課題
1. 原文の「蒙古時代の漢人の辮髮・胡服を」で始まる段落を、主要な事実を残したまま箇条書きに整理してください。
2. 原文のうち「蒙古時代の漢人の辮髮・胡服を」から「は發布されて居らぬ樣である。」までの部分を、一字も変えずに再掲してください。

原文
== == ==
蒙古時代の漢人の辮髮・胡服を事實として、その辮髮・胡服は金時代と同樣、政府の禁令によつて強制された結果であるか、或は漢人の迎合主義で、自ら進んで官憲の意に阿つた結果であるかは、輕々に斷定し難い。上に引用した『皇明實録』の記事では、元朝の政策の結果の樣にも考へられるが、然し元一代を通じて――未だ十分の調査はせぬが――漢服・蓄髮の禁令は發布されて居らぬ樣である。
== == ==
提供資料
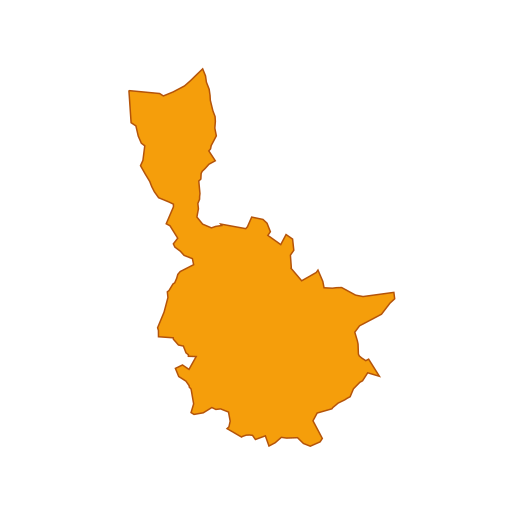 Langtang North, Plateau, Nigeria (Mercator projection), rotated 161°
{"feature_id": "59680162B43697273286299", "entity_name": "Langtang North", "entity_type": "district", "adm_level": 2, "iso_a3": "NGA", "parent_name": "Nigeria", "parent_adm1": "Plateau", "projection": "mercator", "projection_center": [9.819, 9.049], "detail": "fine", "context": "isolated", "style": "filled", "palette": "amber", "viewbox_px": 512, "rotation_deg": 161, "n_neighbors": 0, "source": "geoboundaries", "source_scale": "gbopen_adm2", "svg_char_len": 2270}
<svg xmlns="http://www.w3.org/2000/svg" viewBox="0 0 512 512"><g transform="rotate(161 256 256)"><path d="M178.5,102.1L183.1,121.8L186.3,121.3L189.3,125.2L190.9,127.9L191.1,129.9L188.2,139.5L187.8,142.7L187.4,151.8L180.8,156.3L156.3,160.1L144.7,167.8L138.8,170.4L137.5,176.7L137.9,176.8L168.0,182.8L174.6,186.6L185.3,198.3L190.1,199.8L194.3,200.7L202.0,203.8L201.1,210.3L202.0,222.5L204.4,220.8L220.9,217.7L226.9,233.1L226.4,233.5L223.2,245.6L218.4,249.1L215.9,260.1L220.6,266.5L228.9,258.7L234.2,266.2L238.1,271.6L234.5,274.3L234.9,283.4L237.5,288.3L247.4,294.2L254.6,286.4L256.8,285.2L279.0,297.7L278.5,296.0L284.5,297.1L289.0,297.1L296.1,303.5L299.2,312.1L295.3,319.0L295.1,319.2L293.9,324.6L290.9,328.0L289.9,330.7L288.7,333.2L285.7,345.5L283.1,346.7L281.0,351.9L279.3,353.6L275.6,355.3L270.6,358.1L263.5,359.3L266.4,370.7L264.1,372.1L262.4,375.0L254.4,382.5L253.3,390.3L250.6,396.5L249.3,401.2L249.5,407.3L248.5,418.1L247.2,422.7L246.0,428.9L246.3,436.5L245.1,442.7L245.5,450.3L252.0,447.3L261.1,443.0L268.2,440.1L281.0,438.1L291.5,437.5L294.2,441.0L321.7,453.5L322.4,453.4L330.7,422.7L327.2,418.1L328.3,407.7L327.7,400.0L325.3,396.4L331.8,383.2L335.8,379.0L333.9,368.9L333.1,365.3L332.2,361.1L332.0,355.6L331.2,349.9L329.1,342.8L320.4,335.1L317.2,331.9L318.1,329.3L330.4,315.7L327.5,312.6L324.2,298.3L330.2,294.4L329.8,290.8L326.0,285.2L323.8,280.0L317.0,274.2L317.8,268.1L332.7,266.0L335.9,264.1L338.3,260.7L341.6,257.1L343.6,256.6L349.6,251.6L351.5,251.0L352.8,245.4L360.9,233.3L360.9,233.2L372.4,220.2L372.5,217.4L374.5,211.4L360.9,205.6L361.2,204.2L358.3,197.1L354.0,194.5L353.7,187.2L352.1,184.7L352.6,183.2L345.3,180.4L356.3,170.6L361.0,176.9L368.8,176.0L368.3,167.3L368.3,167.2L363.0,160.5L361.4,155.0L361.8,153.9L360.7,151.3L363.1,136.5L368.4,129.1L366.2,126.4L356.9,124.9L347.1,127.1L343.9,124.0L339.3,123.0L332.8,117.4L334.2,108.2L337.2,103.3L339.6,102.2L328.6,89.5L327.6,89.8L323.6,89.8L320.5,88.9L317.7,87.6L316.3,82.7L305.7,82.9L305.6,72.1L298.6,73.2L291.1,76.3L286.4,73.9L275.9,70.7L272.2,63.3L266.6,58.5L255.9,59.4L252.7,61.9L255.8,81.6L249.3,87.6L234.0,86.8L232.7,87.7L226.2,90.2L218.9,91.1L216.0,91.8L212.8,92.3L207.1,98.7L202.1,101.2L198.9,102.8L195.9,103.3L188.4,109.2L178.5,102.1Z" fill="#f59e0b" stroke="#b45309" stroke-width="1.5"/></g></svg>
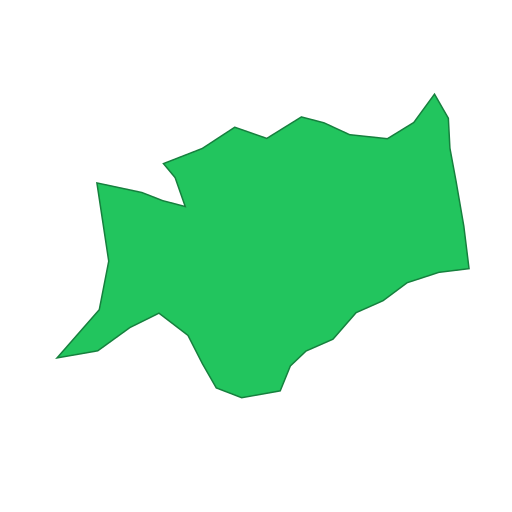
== == ==
課題別の回答
1.
- 蒙古時代の漢人が辮髪・胡服であったことは事実とされる。
- それが金時代と同様に政府の禁令で強制された結果なのか、漢人が迎合して自ら官憲の意に従った結果なのかは、軽々しく断定できない。
- 『皇明実録』の記事からは、元朝の政策の結果のようにも考えられる。
- しかし、十分な調査はまだ行っていないものの、元一代を通じて漢服・蓄髪の禁令は発布されていないようである。

2.
蒙古時代の漢人の辮髮・胡服を事實として、その辮髮・胡服は金時代と同樣、政府の禁令によつて強制された結果であるか、或は漢人の迎合主義で、自ら進んで官憲の意に阿つた結果であるかは、輕々に斷定し難い。上に引用した『皇明實録』の記事では、元朝の政策の結果の樣にも考へられるが、然し元一代を通じて――未だ十分の調査はせぬが――漢服・蓄髮の禁令は發布されて居らぬ樣である。